# Tugas 1
Periksa apakah tiap pernyataan berikut sesuai dengan teks tentang akhlak, lalu jawab ya atau tidak disertai kutipan persis dari teks yang menentukan jawabannya: (a) moral disebut bersifat sekuler dan duniawi; (b) Imam Al Ghazali membagi akhlak menjadi tiga macam; (c) menurut Hasan Al Bisri, akhlak terpuji mencakup tidak suka menyakiti orang lain.
# Tugas 2
Silakan lanjutkan teks tentang akhlak, dimulai sesudah kalimat terakhirnya.

# Bagian Teks
----

Seorang yang mempunyai moral, boleh diartikan karena kehendaknya
sendiri berbuat sopan atau kebajikan karena suatu motif material, atau
ajaran filsafat moral semata. Sifatnya sangat sekuler, duniawi, sikap
itu biasanya ada selama ikatan-ikatan material itu ada, termasuk di
dalamnya penilaian manusia, ingin memperoleh kemasyhuran dan pujian dari
manusia. Suatu sikap yang tidak punya hubungan halus dan mesra dengan
yang maha kuasa yang transenden.[11]
Dengan moral saja, ia tidak punya sesuatu yang tertanam dalam jiwa, konsekwensinya mudah goyah dan kemudian hilang.
Berbeda dengan akhlak, ia adalah “perbuatan suci yang terbit dari
lubuk jiwa yang paling dalam, karenanya mempunyai kekuatan yang hebat.”[12]
Dalam Ihya Ulumuddin, Imam Al Ghazali berkata: “Akhlak adalah sifat
yang tertanam dalam jiwa, daripadanya timbul perbuatan yang mudah, tanpa
memerlukan pertimbangan terlebih dahulu”.[13]
Dari kutipan diatas penulis dapat ambil suatu kesimpulan bahwa akhlak
Islam adalah suatu sikap mental dan laku perbuatan yang luhur,
mempunyai hubungan dengan zat yang maha kuasa Allah. Akhlak adalah
produk dari keyakinan atas kekuasaan dan keesaan Alllah, yaitu produk
dari jiwa tauhid.
D. Macam-macam Akhlak
Imam Al Ghazali mengatakan bahwa akhlak ada dua macam :
- Akhlak Terpuji
Dalam masalah ini Imam Al-Ghazali menjelaskan beberapa pendapat Ulama tentang akhlak yakni sebagai berikut:
a. Hasan Al Bisri berpendapat bahwa akhlak yang terpuji yaitu manis
muka tidak suka menyakiti orang lain baik oleh perkataan maupun
perbuatan.
b. Al Wasith mengatakan ialah tidak memusuhi dan tidak dimusuhi orang karena sangat makrifat kepada Allah SWT.
c. Abu Ustman berkata akhlak yang baik ialah Ridho/puas terhadap ketentuan Allah baik yang senang ataupun yang tidak senang.

----

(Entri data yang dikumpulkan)

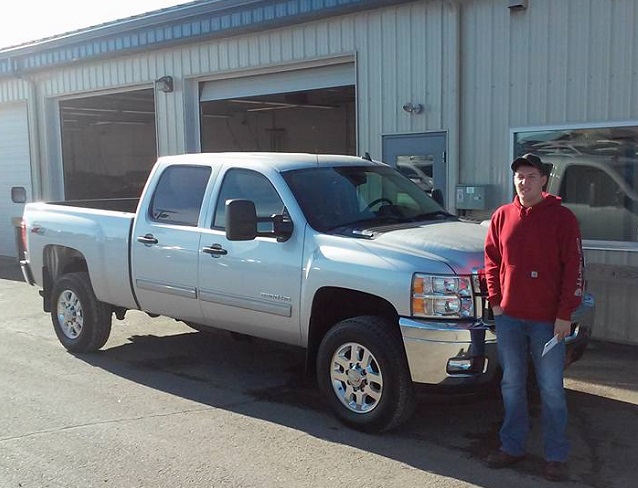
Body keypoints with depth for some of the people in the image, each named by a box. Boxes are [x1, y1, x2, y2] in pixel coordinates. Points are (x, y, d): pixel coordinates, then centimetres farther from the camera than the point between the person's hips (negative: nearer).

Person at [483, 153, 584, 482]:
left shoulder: (561, 217, -5)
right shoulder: (502, 216, 6)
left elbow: (574, 268, -7)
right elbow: (492, 260, 12)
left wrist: (565, 314, -11)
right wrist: (495, 301, 4)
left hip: (548, 319, -4)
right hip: (509, 316, 4)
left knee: (551, 390, 6)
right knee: (511, 386, 13)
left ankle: (556, 456, 19)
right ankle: (512, 446, 26)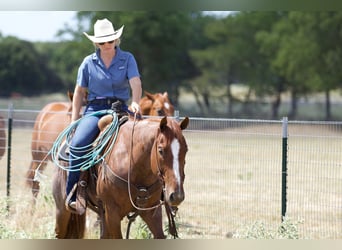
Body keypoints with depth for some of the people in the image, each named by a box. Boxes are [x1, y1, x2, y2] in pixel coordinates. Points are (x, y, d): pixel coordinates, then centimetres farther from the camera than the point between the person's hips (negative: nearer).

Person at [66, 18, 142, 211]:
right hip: (95, 109, -1)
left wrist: (136, 102, -30)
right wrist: (74, 120, 5)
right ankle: (73, 195, -20)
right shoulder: (89, 62, 7)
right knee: (78, 143, -27)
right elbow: (80, 92, 13)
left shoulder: (127, 59, 5)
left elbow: (135, 82, -9)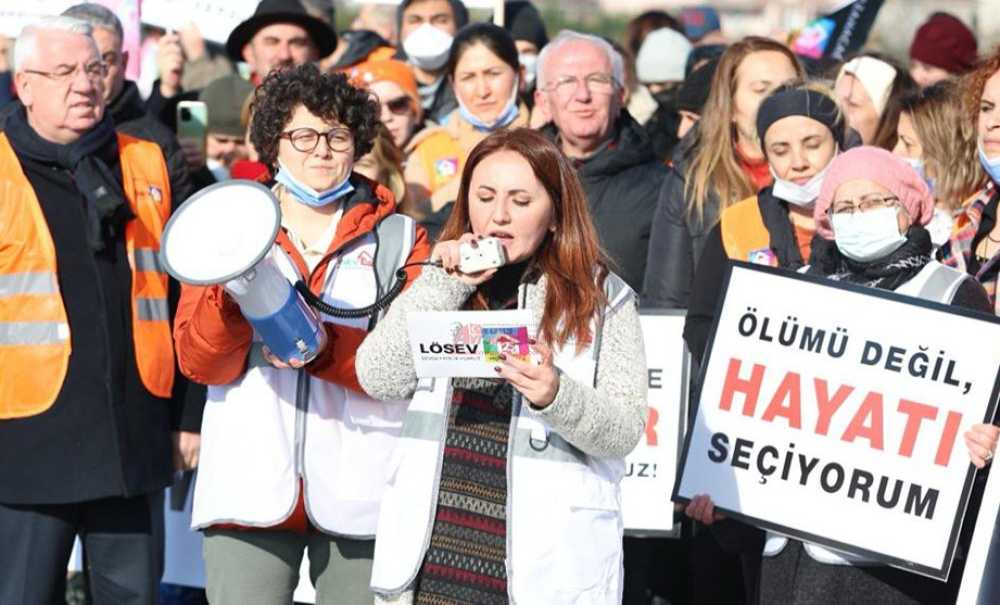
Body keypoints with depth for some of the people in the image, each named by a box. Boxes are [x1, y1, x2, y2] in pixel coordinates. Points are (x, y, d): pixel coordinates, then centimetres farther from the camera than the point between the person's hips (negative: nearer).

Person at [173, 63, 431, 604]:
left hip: (359, 491, 0)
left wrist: (325, 346, -20)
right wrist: (233, 297, -17)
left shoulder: (398, 238, 9)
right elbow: (198, 363, 2)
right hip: (250, 484, 0)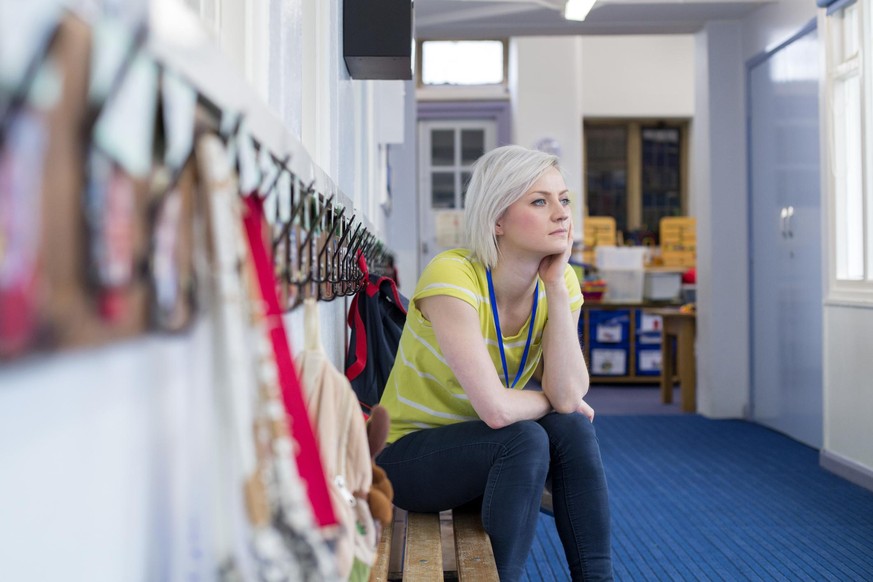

----

# Jawaban 1
(a) Ya: "Sifatnya sangat sekuler, duniawi"
(b) Tidak: "akhlak ada dua macam"
(c) Ya: "tidak suka menyakiti orang lain"

# Jawaban 2
d. Abu Said Al-Harraj berpendapat bahwa akhlak yang terpuji ialah suatu sikap yang tidak ada baginya selain Allah SWT.[14]
Menurut Al Ghazali “Untuk mencapai akhlak yang mulia harus melalui
riyadhah yaitu suatu latihan yang diterapkan oleh kaum sufi, lalu beliau
menarik satu kesimpulan bahwa tasawuflah satu-satunya sarana yang akan
dapat menghantar kepada kebenaran sejati”.[15]
Imam Nawawi Al Bantani mengomentari karya Al Ghazali sebagai berikut: Di dalam diri manusia ada empat sifat :
a. Sifat ketuhanan (robbaniah) seperti: sabar, penyayang, belas kasih kepada sesama makhluk, dan lain sebagainya.
b. Sifat sabu’iyyah yaitu sifat binatang buas seperti marah, dengki,
memukul kiri kanan, memaki kian kemari, menghamburkan harta dengan
percuma dan lain-lain.
c. Sifat bahimiyyah, yaitu sifat hewan, umpamanya rakus laba dan
lain-lain sebagainya. Seseorang yang menganut sifat ini, maka akan
keluarlah berbagai macam perbuatan kejahatan, seperti pencurian,
penzinaan liwath dan sebagainya.
d. Sifat syaitaniah, yaitu sifat syetan dan iblis, yaitu dengki
banyak tipu daya, banyak helah, munafik, pembawa orang kepada perbuatan
mungkar dan kebinasaan, membawa orang kepada bid’ah dan kesesatan.
Umpamanya seseorang yang menganut sifat ini, maka dari padanya akan
memancarlah berbagai macam cabang kejahatan.[16]
Dari kutipan-kutipan di atas dapat disimpulkan bahwa akhlak yang
mulia bersumber dari hati yang bersih, dari hati yang bersih inilah
lahirnya perbuatan-perbuatan terpuji tersebut, dan ini harus melalui
beberapa aqabah (tanjakan) yang harus dilahiri oleh seorang murid.
2. Akhlak Tercela.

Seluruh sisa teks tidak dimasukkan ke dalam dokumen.